“自称”人並み会社員でしたが、転生したら侍女になりました
初めてのヘアパックだったが、案外楽しそうにしてくれているのでホッとした。

髪全体に塗ると、今度はホットタオルを髪の毛に巻いて、カスタード・パックの効果を髪と地肌に浸透させる。

「温かい……なんだか気持ちがいいわ」

「よかったです。五分経ったら、また新しいタオルに変えます。しばらくはこのままで」

「わかったわ」

ホットタオルでパックを塗った髪を蒸している間、メアリーさんとイリスとドリスがお風呂の準備をしてくれる。パックを洗い流すための、お湯も用意してくれていた。

五分後、ホットタオルを変える。
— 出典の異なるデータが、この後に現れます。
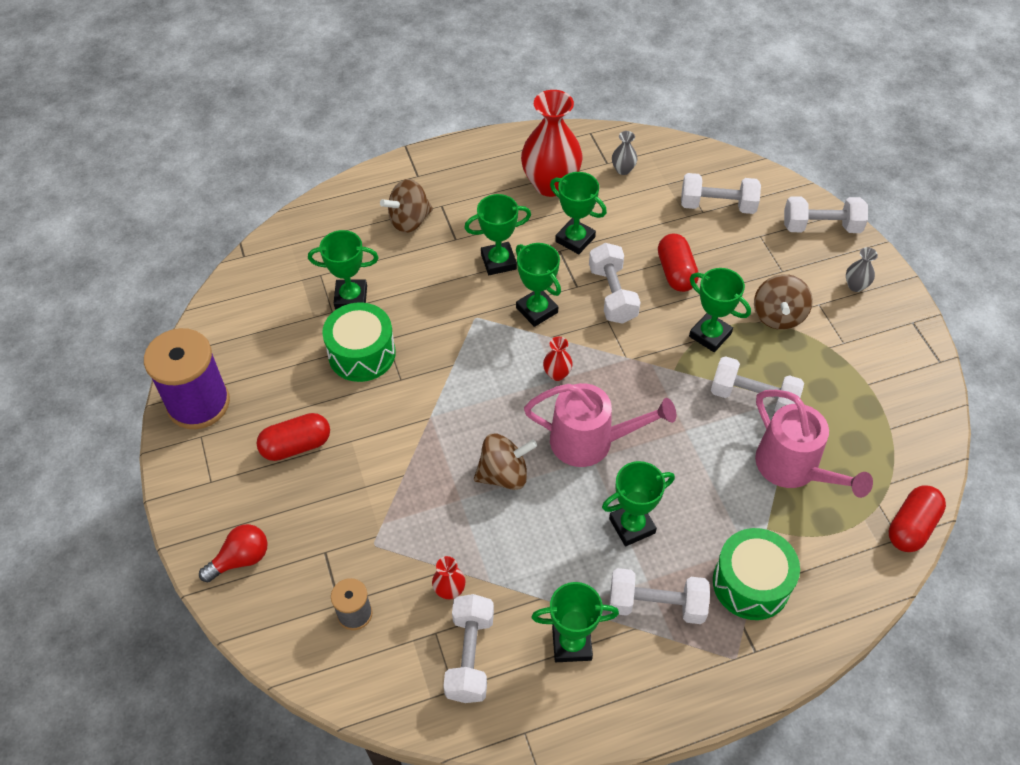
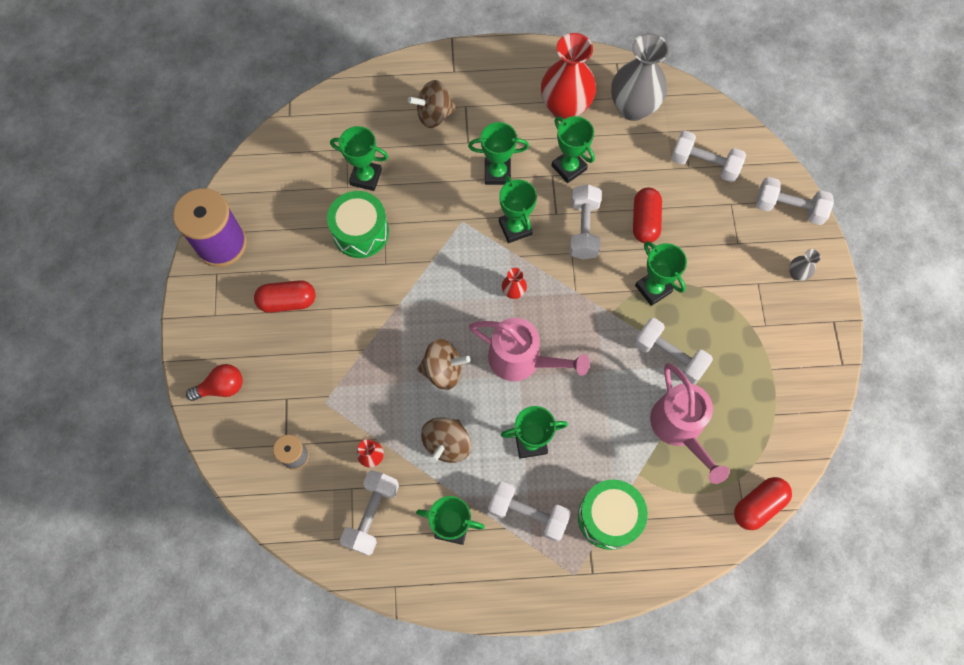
camera: 15 degrees right, 15 degrees up
(623, 170) = (633, 108): grey vase -> grey vase, size x2.33
(778, 316) = (718, 285): brown spinning top -> brown spinning top (447, 444)

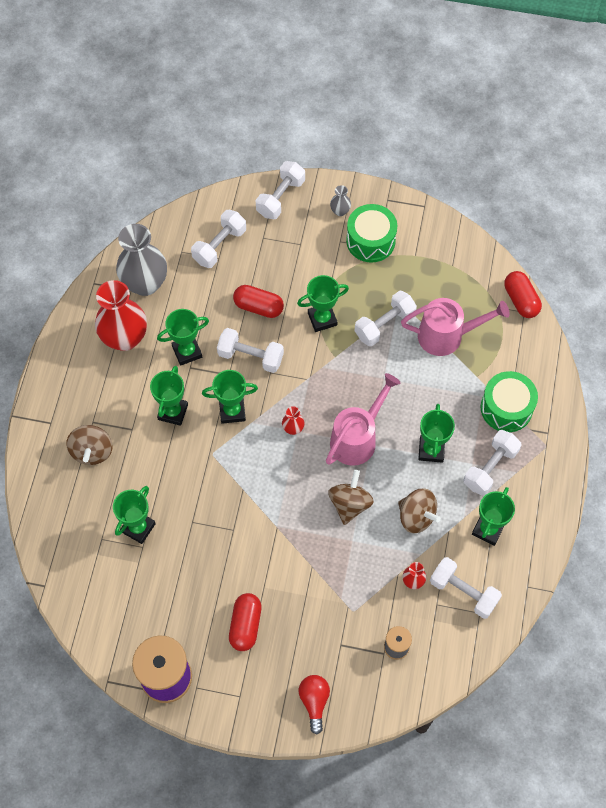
camera: 75 degrees left, 5 degrees down
(360, 232) = (194, 545): green drum -> green drum (370, 241)

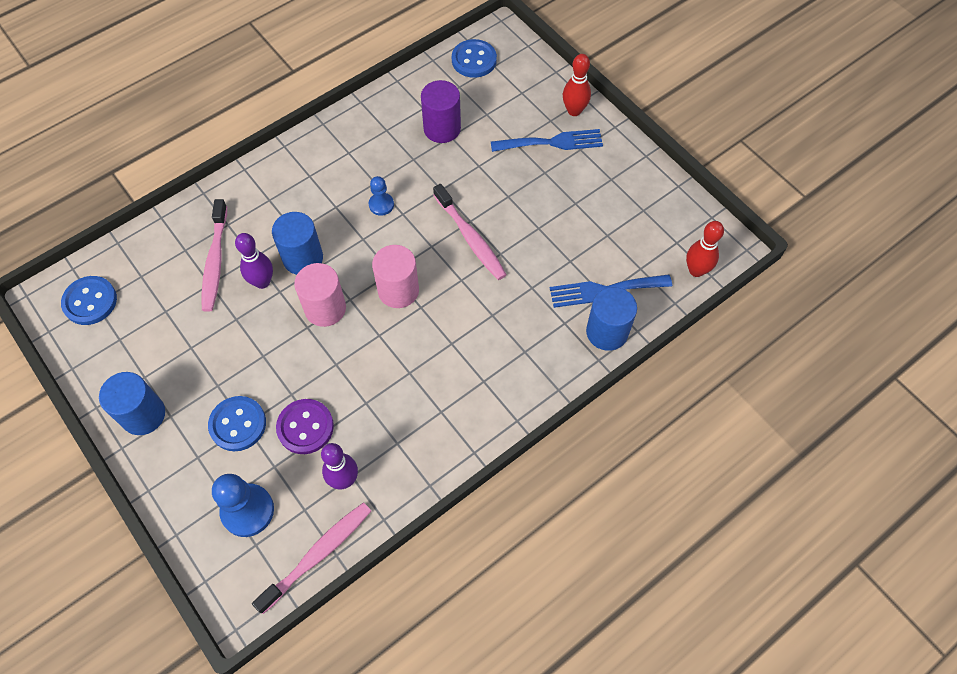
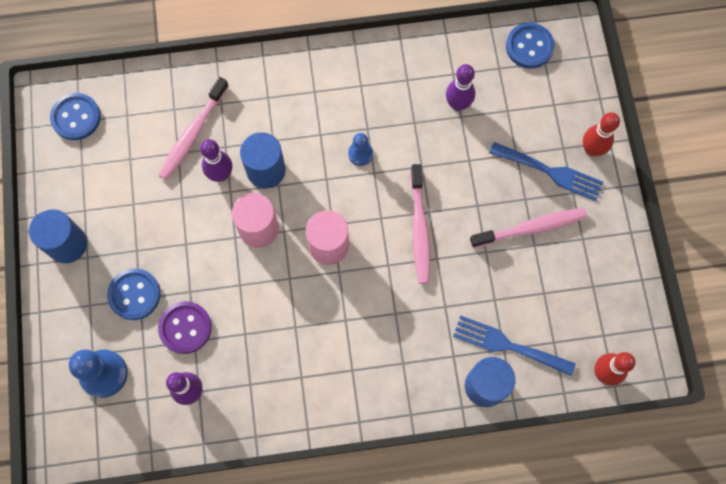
camera: 30 degrees right, 10 degrees up
(318, 555) = (137, 443): pink toothbrush -> pink toothbrush (531, 228)
(442, 128) = (458, 104): purple cylinder -> purple bowling pin

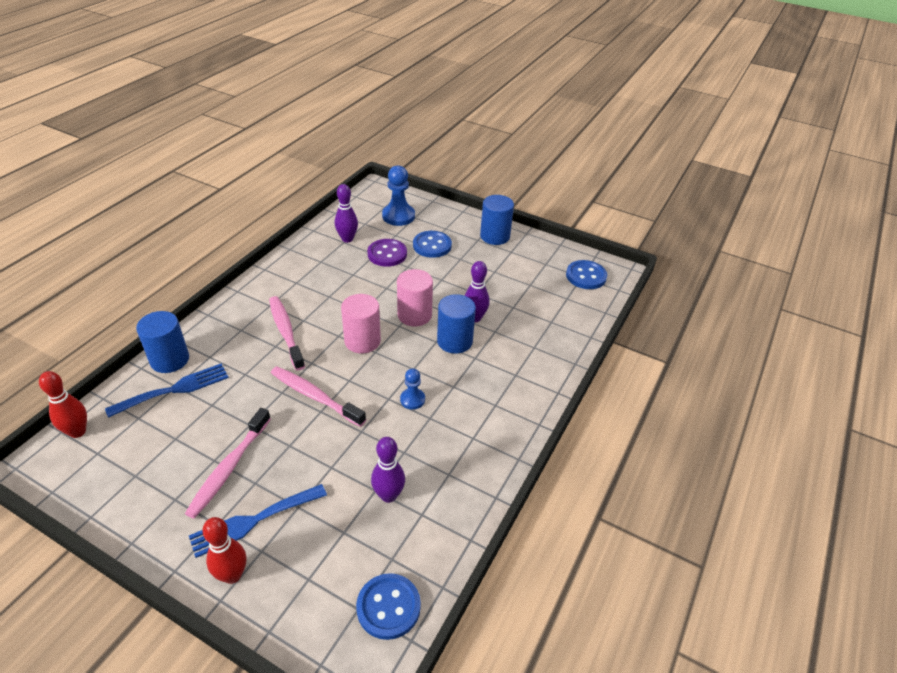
camera: 125 degrees right, 30 degrees down
(193, 133) = (521, 321): pink toothbrush -> pink toothbrush (286, 332)

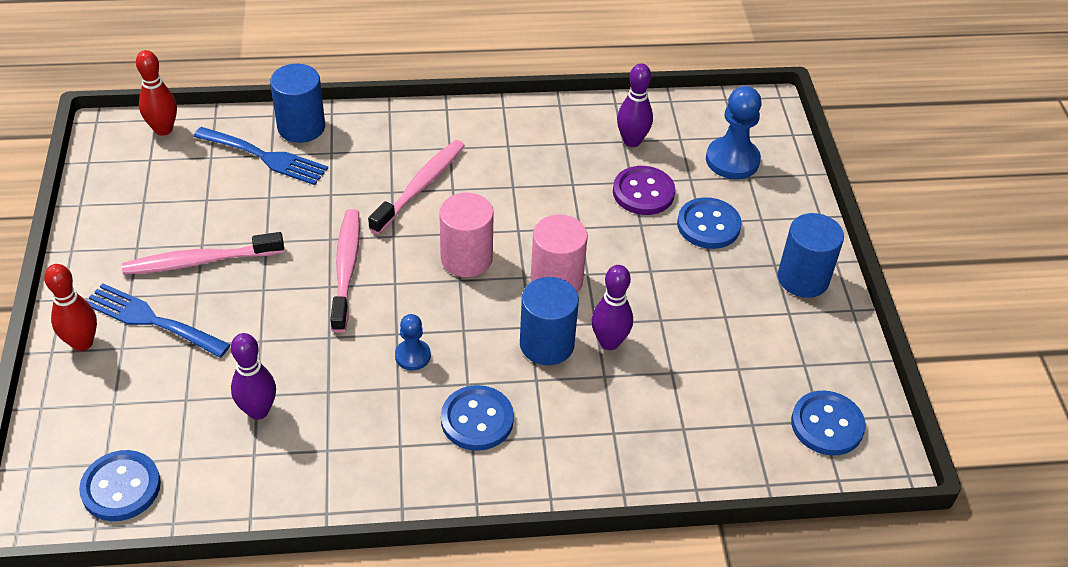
camera: 55 degrees right, 5 degrees up
(482, 395) = (477, 420): none -> blue button

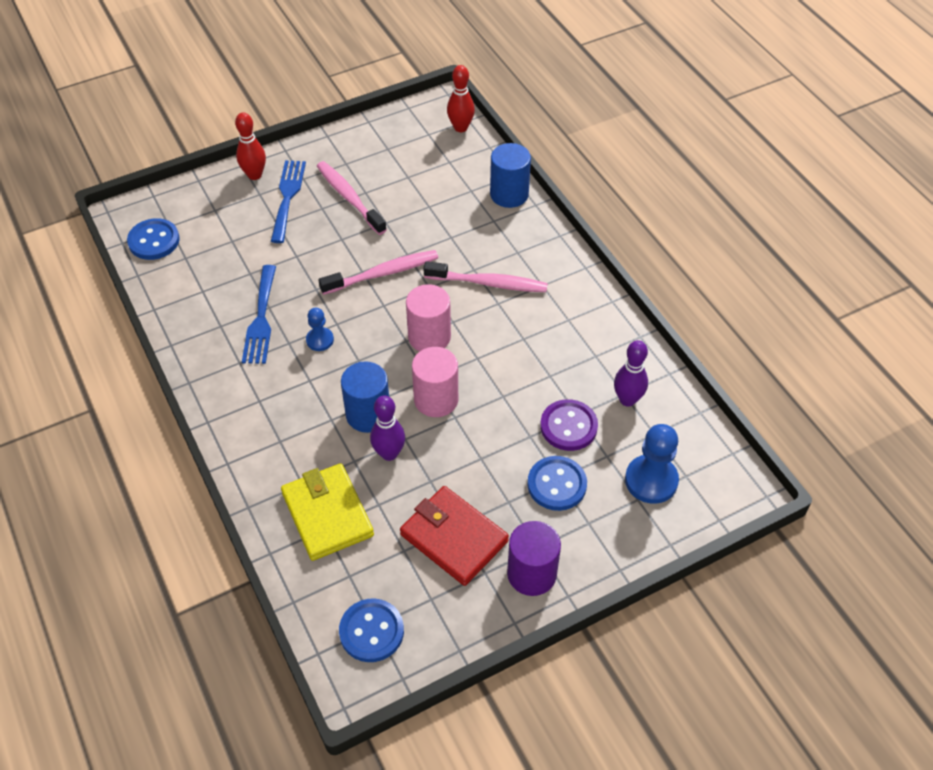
camera: 70 degrees right, 5 degrees up
(258, 411) = (237, 278): purple bowling pin -> none
(266, 157) = (466, 189): blue fork -> blue fork (261, 319)
(477, 420) = (278, 397): blue button -> none
(666, 420) = (327, 514): none -> yellow wallet
(739, 323) = (454, 538): none -> red wallet
(803, 278) = (531, 574): blue cylinder -> purple cylinder

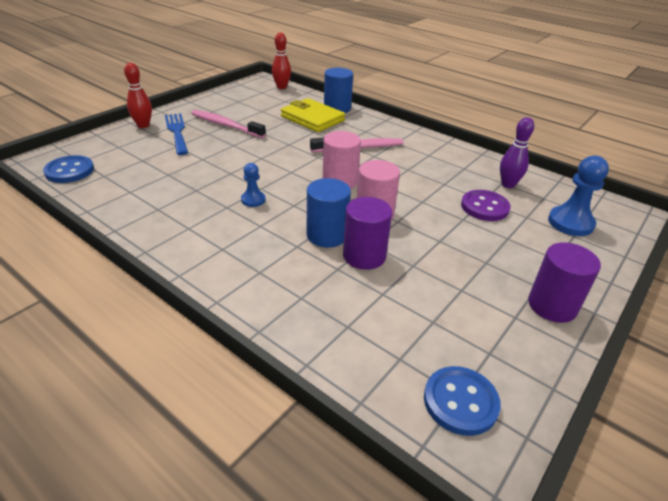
camera: 25 degrees left, 15 degrees down
(261, 319) = (193, 198): blue fork -> none
(327, 514) = (342, 314): yellow wallet -> yellow wallet (312, 118)
(382, 273) = (278, 156): pink toothbrush -> none
(389, 453) = (364, 256): purple bowling pin -> purple cylinder
(454, 538) = (467, 299): red wallet -> none
(557, 484) = (510, 242): blue button -> none

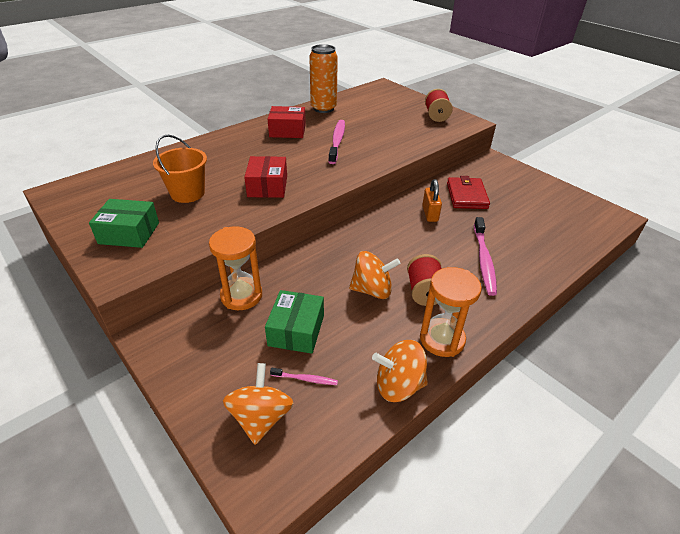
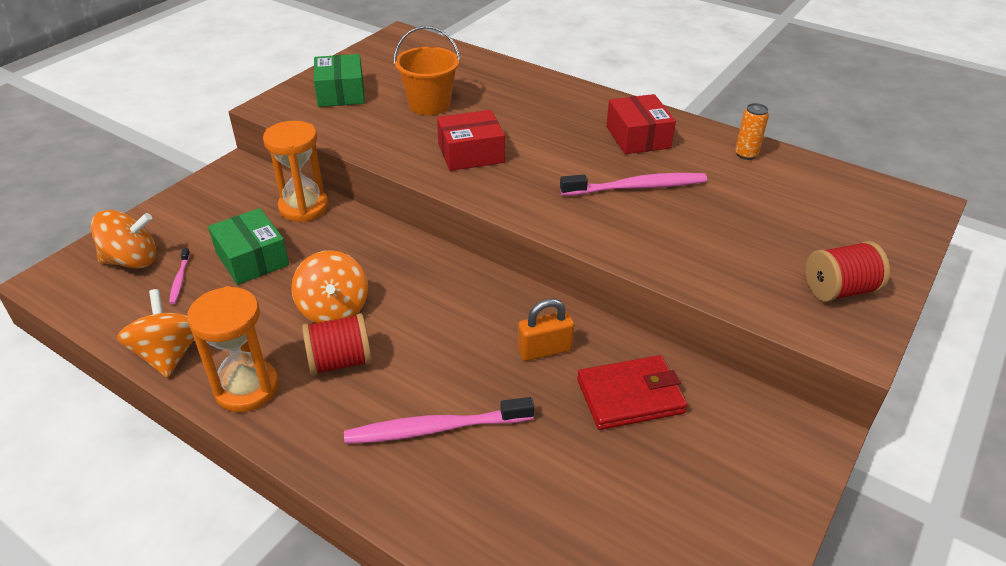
camera: 75 degrees right, 0 degrees up
(296, 330) = (252, 258): green box -> green box turned 60 degrees clockwise
(323, 108) = (746, 154): orange can -> orange can, size x0.50

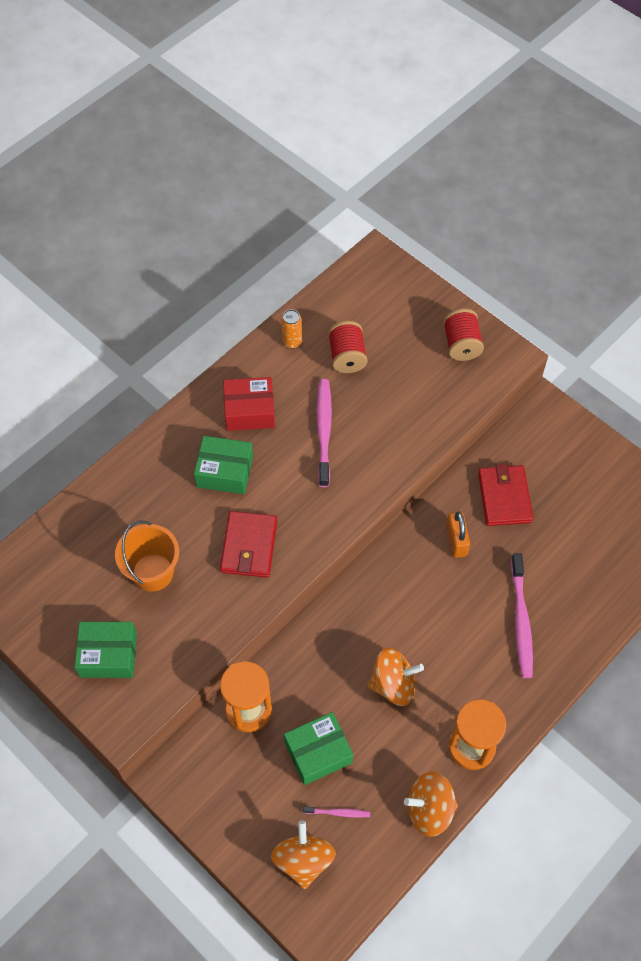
camera: 80 degrees left, 20 degrees up
(340, 361) = (452, 680): red spool -> red spool (347, 356)
(471, 153) = (249, 546): red box -> red wallet
(555, 130) = (224, 471): none -> green box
アリアンヌお嬢様はホットタオルで髪を温めることが気に入ったようで、リラックスした表情を見せてくれる。

さらに五分と、十分、十五分と、ホットタオルの交換を三十分ほど繰り返した。

ここからは服を脱いでもらい、入浴の手伝いとなる。先にお風呂で体を温めてもらってから、カスタード・パックを洗い流す。

「では、お湯でカスタード・パックを流しますね」

「お願い」

熱いお湯だと、卵が固まってしまう。そのため、流す時はぬるま湯で。